見守っていたイアレトとベセクが駆け寄って来る。
「兄さま、びっくりした! あんな風に仲裁なんて出来たんだね」
「どうしたんです、トトメス様。まるで別人みたいでしたよ」
「う、うん…まあ。ちょっと、ある人の真似をしてみたんだけど、何とかなって良かったよ」
空には宵の星が浮かび、カーエフラーの気配は、既に消えている。これは確かに、彼一人でやり遂げたことだ。
「トトメス殿」
振り返ると、ケペルカラーがやって来るところだった。
「お恥ずかしいところをお見せした。我が神殿の威厳を保てぬようになるところじゃったわい。いやはや、申し訳ない」
「いえ、…」
トトメスは、老神官の視線が、消えてゆこうとしている黒い靄のほうを見ていることに気が付いた。トトメスの表情に気づいた老人は、黙って小さく頷き、言葉を続ける。
「左様、悪しきものを呼び込むのはいつだって人の心の弱さじゃ。迷いや憂いあらば隙間は大きくなるが、深く取り込まれておらぬうちならば容易に立ち戻ることも出来る。…それと、メリラーは命拾いしましたぞ。快方に向かっておる。」
「! 本当ですか、良かった…」
「人はみな、不完全なものじゃ。良き報せと新しき年の喜びが、人々の心を照らす光明となることを祈っておるよ」
そう言って、老神官は供の神官たちとともに、夜の祈祷が行われる礼拝所のほうに向かってゆっくりと立ち去って行った。
広場のあちこちに、かがり火が焚かれようとしている。
神殿の門が閉ざされ、一般の参拝者たちは全て外に出された。新年を迎えるための準備は、滞りなく進んでいる。

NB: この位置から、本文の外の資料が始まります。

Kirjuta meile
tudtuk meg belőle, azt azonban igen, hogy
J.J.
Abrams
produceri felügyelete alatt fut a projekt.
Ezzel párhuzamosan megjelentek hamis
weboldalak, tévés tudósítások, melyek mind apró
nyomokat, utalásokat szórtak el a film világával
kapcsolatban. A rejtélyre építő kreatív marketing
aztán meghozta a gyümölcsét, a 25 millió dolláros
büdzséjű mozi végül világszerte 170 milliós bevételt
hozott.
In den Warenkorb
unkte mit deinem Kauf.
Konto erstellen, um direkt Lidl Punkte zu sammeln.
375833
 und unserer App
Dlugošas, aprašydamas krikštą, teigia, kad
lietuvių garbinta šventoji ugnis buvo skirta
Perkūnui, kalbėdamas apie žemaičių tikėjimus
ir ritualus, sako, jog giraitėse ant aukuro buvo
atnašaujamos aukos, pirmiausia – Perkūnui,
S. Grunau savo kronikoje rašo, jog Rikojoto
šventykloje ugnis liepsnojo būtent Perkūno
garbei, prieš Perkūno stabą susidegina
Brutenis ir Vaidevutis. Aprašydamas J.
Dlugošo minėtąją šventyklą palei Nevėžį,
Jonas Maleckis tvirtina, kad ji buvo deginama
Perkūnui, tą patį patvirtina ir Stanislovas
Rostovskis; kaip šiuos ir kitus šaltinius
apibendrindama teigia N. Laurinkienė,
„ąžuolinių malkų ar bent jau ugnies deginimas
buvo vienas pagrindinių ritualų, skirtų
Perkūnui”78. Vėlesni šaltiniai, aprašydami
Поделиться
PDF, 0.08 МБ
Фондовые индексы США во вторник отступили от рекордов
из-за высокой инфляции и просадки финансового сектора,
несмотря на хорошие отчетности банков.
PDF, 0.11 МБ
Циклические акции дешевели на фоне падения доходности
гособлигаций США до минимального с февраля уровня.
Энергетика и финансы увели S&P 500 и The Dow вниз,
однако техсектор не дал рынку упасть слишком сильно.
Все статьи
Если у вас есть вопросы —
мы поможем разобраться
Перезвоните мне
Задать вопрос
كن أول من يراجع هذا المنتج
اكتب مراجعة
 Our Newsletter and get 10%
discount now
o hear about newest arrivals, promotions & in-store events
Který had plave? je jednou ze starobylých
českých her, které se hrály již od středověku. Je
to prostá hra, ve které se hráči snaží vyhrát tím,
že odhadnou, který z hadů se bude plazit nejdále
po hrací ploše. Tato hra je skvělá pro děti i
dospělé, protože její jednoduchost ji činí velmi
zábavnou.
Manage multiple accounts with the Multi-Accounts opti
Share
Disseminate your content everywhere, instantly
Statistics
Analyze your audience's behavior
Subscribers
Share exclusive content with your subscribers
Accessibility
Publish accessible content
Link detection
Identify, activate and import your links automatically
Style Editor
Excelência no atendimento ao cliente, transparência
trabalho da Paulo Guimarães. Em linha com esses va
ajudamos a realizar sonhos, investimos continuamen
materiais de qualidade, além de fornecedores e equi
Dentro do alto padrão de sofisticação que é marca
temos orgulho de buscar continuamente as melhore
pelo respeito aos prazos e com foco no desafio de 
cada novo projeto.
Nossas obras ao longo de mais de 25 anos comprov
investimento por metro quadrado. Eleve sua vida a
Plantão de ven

けれど不安は、日増しに大きくなっていく。あの黒い靄、世界の秩序の綻びから滲みだしてくる混沌は、大神殿の中までも入り込んでくるようになった。相手が形のある怪物か何かだったなら、倒すことは難しくない。けれどそれは、人に取り憑き、恐れや疑いを増幅するものなのだ。そして、生きている限り、誰しも心に多少の闇は抱えているはずなのだ。
完全に滅ぼすことも、防ぐこともできないものが、じわじわとこの国に染み出しつつある。この街だけではなく上流の、おそらくは、王のおわす都でも。
ケペルカラーの受けた神託の言葉が正しく王宮に伝えられ、王にとって必要な助言となり得ただろうか。